:: What to produce ::
Copy the text from every one of the entries below word for word, leaving the pictures out of your answer.

:: Extracted material ::
*-*-*

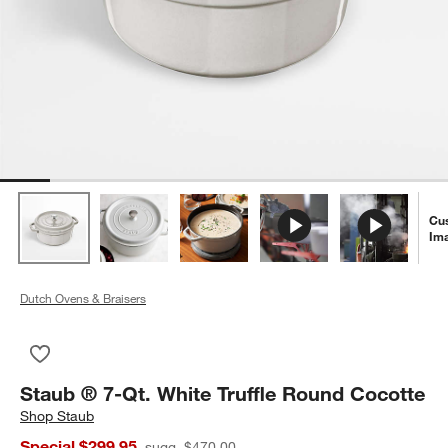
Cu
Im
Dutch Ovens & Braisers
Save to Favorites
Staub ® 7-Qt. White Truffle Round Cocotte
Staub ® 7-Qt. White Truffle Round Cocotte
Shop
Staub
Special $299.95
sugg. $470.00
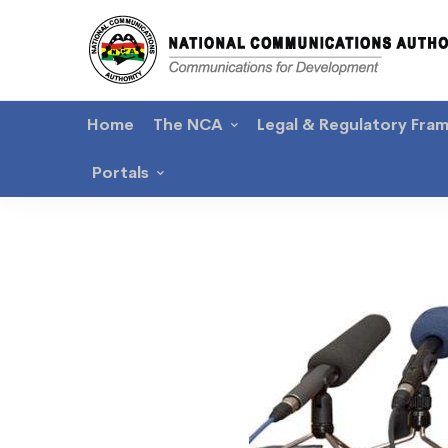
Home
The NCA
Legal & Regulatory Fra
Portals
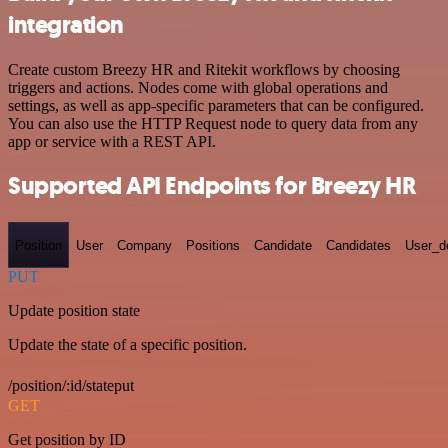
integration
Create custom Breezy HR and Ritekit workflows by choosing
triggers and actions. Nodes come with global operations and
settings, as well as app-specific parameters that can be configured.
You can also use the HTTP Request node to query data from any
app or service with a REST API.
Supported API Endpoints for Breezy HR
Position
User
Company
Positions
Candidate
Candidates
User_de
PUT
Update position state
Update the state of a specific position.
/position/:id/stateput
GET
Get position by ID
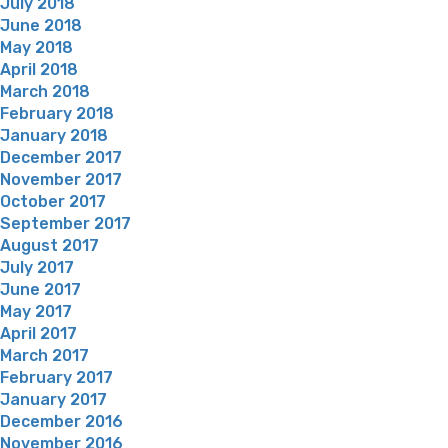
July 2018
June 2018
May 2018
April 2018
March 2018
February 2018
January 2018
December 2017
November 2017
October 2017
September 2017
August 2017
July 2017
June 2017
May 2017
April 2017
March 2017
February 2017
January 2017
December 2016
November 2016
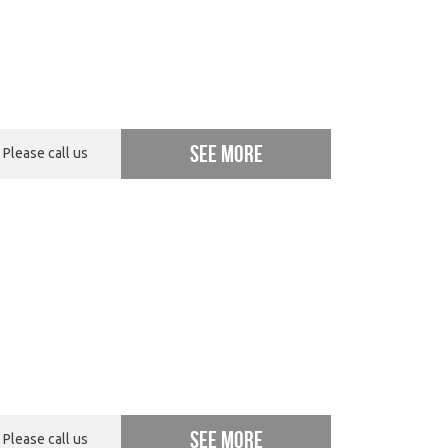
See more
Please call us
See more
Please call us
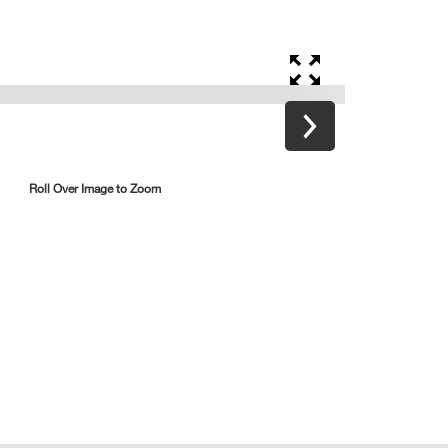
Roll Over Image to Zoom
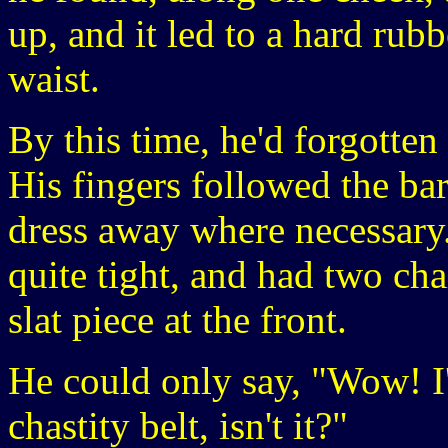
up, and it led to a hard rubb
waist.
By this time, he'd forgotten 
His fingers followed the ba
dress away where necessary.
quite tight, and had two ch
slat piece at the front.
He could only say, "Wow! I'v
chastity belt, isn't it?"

*-*-*

:: Written solution ::
Cu
Im
Dutch Ovens & Braisers
Save to Favorites
Staub ® 7-Qt. White Truffle Round Cocotte
Staub ® 7-Qt. White Truffle Round Cocotte
Shop
Staub
Special $299.95
sugg. $470.00
Home
The NCA
Legal & Regulatory Fra
Portals
integration
Create custom Breezy HR and Ritekit workflows by choosing
triggers and actions. Nodes come with global operations and
settings, as well as app-specific parameters that can be configured.
You can also use the HTTP Request node to query data from any
app or service with a REST API.
Supported API Endpoints for Breezy HR
Position
User
Company
Positions
Candidate
Candidates
User_de
PUT
Update position state
Update the state of a specific position.
/position/:id/stateput
GET
Get position by ID
July 2018
June 2018
May 2018
April 2018
March 2018
February 2018
January 2018
December 2017
November 2017
October 2017
September 2017
August 2017
July 2017
June 2017
May 2017
April 2017
March 2017
February 2017
January 2017
December 2016
November 2016
See more
Please call us
See more
Please call us
Roll Over Image to Zoom
up, and it led to a hard rubb
waist.
By this time, he'd forgotten 
His fingers followed the ba
dress away where necessary.
quite tight, and had two ch
slat piece at the front.
He could only say, "Wow! I'v
chastity belt, isn't it?"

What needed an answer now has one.